I have not yet done any test nor reviewed the code in detail, but any effect on execution time? Deep copying connection lists on connections does give me a bit of goose bumps, if you get what I mean. And if we are doing all this effort to spare 60 lines of codes, I start to wonder whether we'd be better leaving things as they are. Don't mean to sound negative, just trying to be objective on benefits vs. risks vs performances.

I have not yet done any test nor reviewed the code in detail, but any effect on execution time? Deep copying connection lists on connections does give me a bit of goose bumps, if you get what I mean.

I haven't measured it, but it shouldn't affect general performance. The deep copying happens only with quite specific circumstances: connection modifications from within a slot. So it shouldn't be that often; as the signal lists are generally small (1-2 connections), the copying shouldn't take that long. Any longer lists should have caused crashes with the current implementation.

It's hard to put all that into a normal performance test due to the process being stochastic. I can imaging only collecting some tallies to see how often it actually happens on a real system, if you wish (but frankly I don't really want to do it)...

And if we are doing all this effort to spare 60 lines of codes

Not only that, the fact that we couldn't simply replace this code is an indicator that the underlying code is broken.

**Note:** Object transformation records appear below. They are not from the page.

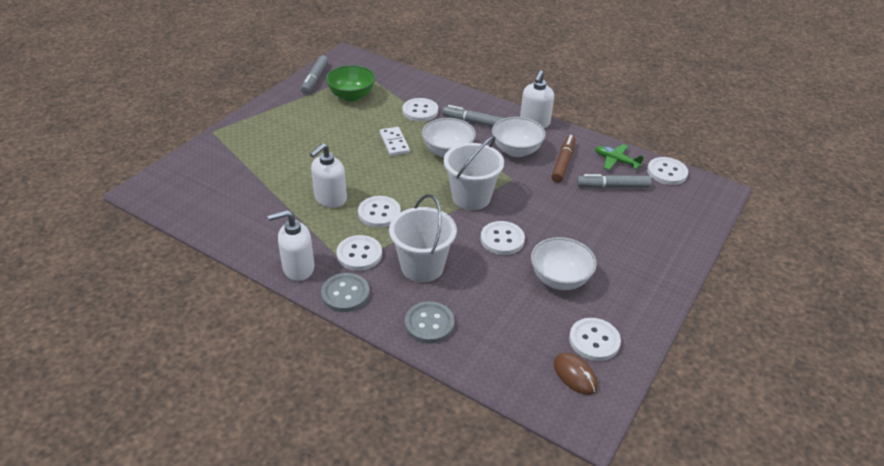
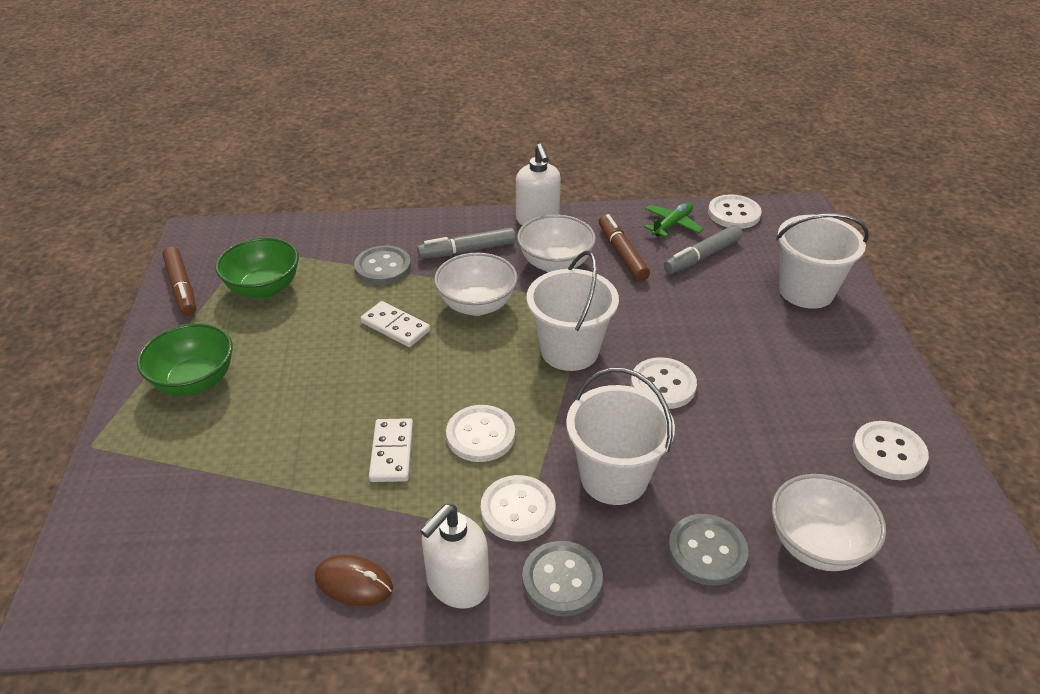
camera: 35 degrees left, 0 degrees up
(278, 125) = (195, 381): none -> green bowl
(315, 79) = (182, 287): grey marker -> brown marker
(330, 199) = (392, 452): white soap dispenser -> white domino
(420, 111) = (383, 267): white button -> grey button
(559, 279) = (775, 399): white bowl -> white bowl (817, 545)
(575, 375) = (919, 508): brown mouse -> brown mouse (354, 583)
(616, 161) = (672, 225): green plane -> green plane turned 135 degrees clockwise
(657, 236) = (806, 291): none -> white bucket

I start to wonder whether we'd be better leaving things as they are. Don't mean to sound negative, just trying to be objective on benefits vs. risks vs performances.

Yeah, I see what you mean... To be honest, I myself already wondering if I'm just a hostage of some sunk cost fallacy here, due to how much time and mental efforts I've already spent on this one... But I still believe it's still yet justified...

Will review the code this week and let's discuss from there. It is true the original code was buggy anyway, so perhaps all the effort made is for a good reason :-)

@Fat-Zer @SlavekB I propose we leave this PR for after R14.1.2. We are too close to freezeing the release and if we get something wrong, we could introduce bugs without enough time to test properly (see PR #127, issue #142). What do you think?

Yes, that's right, now we have already come to the stage where we need to calm down and focus on stabilization before release. There would be not enough time to test other major changes. In any case, it is great how many fixes and optimization managed to do in this development window. Thank you all participated for this effort!

I'm ok with that...